Stored data entries:
---+---

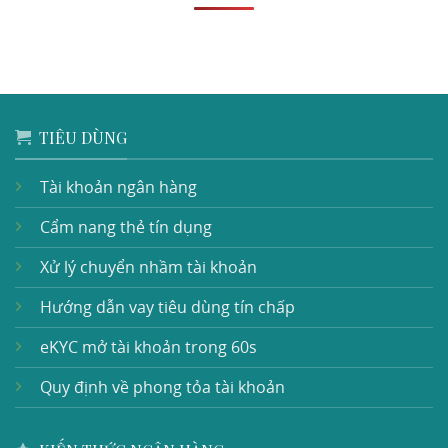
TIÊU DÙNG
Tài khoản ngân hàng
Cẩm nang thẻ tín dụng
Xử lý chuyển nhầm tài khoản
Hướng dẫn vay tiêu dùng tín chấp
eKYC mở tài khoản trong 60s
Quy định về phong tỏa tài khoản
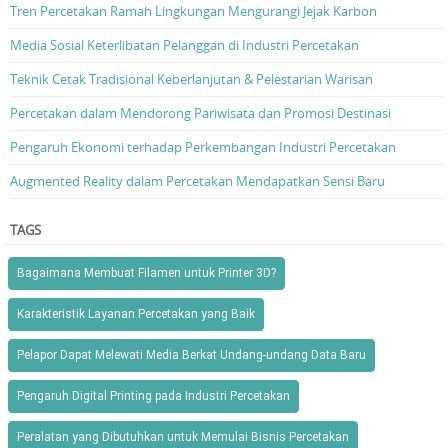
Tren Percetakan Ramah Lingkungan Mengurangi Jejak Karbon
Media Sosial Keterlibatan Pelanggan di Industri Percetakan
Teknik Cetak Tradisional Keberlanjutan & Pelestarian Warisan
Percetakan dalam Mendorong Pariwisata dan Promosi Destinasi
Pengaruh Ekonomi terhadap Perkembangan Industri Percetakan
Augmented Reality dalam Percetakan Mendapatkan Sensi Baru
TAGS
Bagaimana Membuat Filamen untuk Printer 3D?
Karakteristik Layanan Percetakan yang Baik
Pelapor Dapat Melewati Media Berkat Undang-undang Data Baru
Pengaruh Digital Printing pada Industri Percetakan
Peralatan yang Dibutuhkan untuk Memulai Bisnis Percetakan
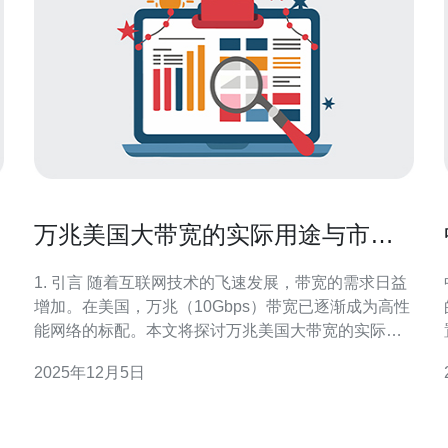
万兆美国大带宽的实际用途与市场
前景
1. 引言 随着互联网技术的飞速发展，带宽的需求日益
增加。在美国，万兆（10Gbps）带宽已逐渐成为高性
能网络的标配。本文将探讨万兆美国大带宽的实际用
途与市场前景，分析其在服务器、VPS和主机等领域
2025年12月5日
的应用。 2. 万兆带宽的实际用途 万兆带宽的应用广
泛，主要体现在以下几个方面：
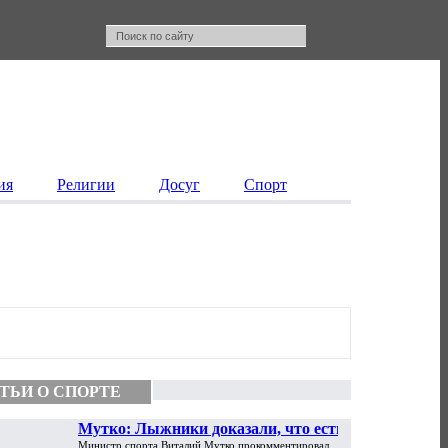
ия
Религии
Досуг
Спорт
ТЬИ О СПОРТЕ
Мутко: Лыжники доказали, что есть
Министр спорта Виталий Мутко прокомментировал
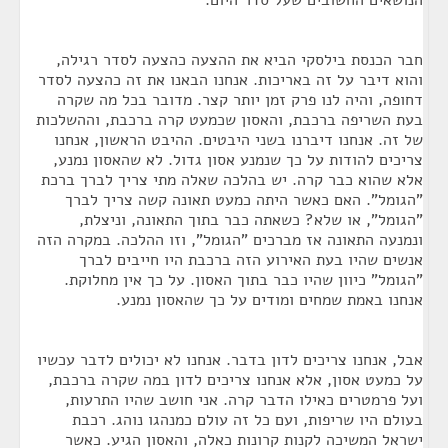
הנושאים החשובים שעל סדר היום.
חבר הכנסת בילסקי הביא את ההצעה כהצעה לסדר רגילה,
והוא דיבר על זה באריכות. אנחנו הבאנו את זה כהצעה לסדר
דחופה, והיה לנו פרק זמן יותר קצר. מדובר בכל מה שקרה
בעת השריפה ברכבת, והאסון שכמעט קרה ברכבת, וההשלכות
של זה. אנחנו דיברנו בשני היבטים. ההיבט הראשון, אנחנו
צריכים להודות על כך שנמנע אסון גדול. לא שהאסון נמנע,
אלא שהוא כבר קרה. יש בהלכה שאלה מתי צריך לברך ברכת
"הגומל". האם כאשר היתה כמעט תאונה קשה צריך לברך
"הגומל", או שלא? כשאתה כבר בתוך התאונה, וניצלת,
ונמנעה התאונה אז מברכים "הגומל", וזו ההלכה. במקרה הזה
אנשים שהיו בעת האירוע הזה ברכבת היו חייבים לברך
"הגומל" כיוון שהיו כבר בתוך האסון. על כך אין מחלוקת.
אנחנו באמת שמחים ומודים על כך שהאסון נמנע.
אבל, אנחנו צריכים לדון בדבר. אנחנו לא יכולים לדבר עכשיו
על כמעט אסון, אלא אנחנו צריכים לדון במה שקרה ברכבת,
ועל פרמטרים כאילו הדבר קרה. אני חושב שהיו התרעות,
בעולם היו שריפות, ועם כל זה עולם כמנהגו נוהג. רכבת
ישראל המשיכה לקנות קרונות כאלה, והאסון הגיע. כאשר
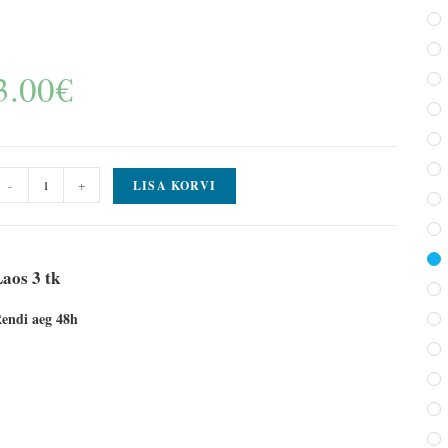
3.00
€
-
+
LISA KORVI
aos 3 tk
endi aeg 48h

---+---

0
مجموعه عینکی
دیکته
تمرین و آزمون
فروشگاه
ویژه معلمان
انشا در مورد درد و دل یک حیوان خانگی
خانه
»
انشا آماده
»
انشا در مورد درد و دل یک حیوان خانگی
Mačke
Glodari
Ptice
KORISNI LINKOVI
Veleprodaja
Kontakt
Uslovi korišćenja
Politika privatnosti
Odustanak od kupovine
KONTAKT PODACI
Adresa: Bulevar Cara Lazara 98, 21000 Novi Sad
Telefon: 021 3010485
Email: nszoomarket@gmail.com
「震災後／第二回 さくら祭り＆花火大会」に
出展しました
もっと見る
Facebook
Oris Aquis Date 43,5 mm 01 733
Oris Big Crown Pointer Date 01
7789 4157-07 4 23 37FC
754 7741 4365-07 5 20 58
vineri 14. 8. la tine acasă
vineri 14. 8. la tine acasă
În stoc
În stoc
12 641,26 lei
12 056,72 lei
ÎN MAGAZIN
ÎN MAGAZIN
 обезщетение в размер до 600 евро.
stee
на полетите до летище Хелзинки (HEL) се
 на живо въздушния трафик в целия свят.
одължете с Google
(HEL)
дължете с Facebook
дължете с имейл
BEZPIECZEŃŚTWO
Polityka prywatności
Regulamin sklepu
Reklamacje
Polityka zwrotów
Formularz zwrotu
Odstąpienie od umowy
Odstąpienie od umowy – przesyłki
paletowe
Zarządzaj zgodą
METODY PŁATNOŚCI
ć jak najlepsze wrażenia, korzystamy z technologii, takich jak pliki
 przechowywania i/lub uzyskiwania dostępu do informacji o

---+---

#### Exercise brief
Repeat exactly the lines above from the one with "Formularz zwrotu" up to and including the one with "przechowywania i/lub uzyskiwania". No other line belongs in the reply.

#### Written answer
Formularz zwrotu
Odstąpienie od umowy
Odstąpienie od umowy – przesyłki
paletowe
Zarządzaj zgodą
METODY PŁATNOŚCI
ć jak najlepsze wrażenia, korzystamy z technologii, takich jak pliki
 przechowywania i/lub uzyskiwania dostępu do informacji o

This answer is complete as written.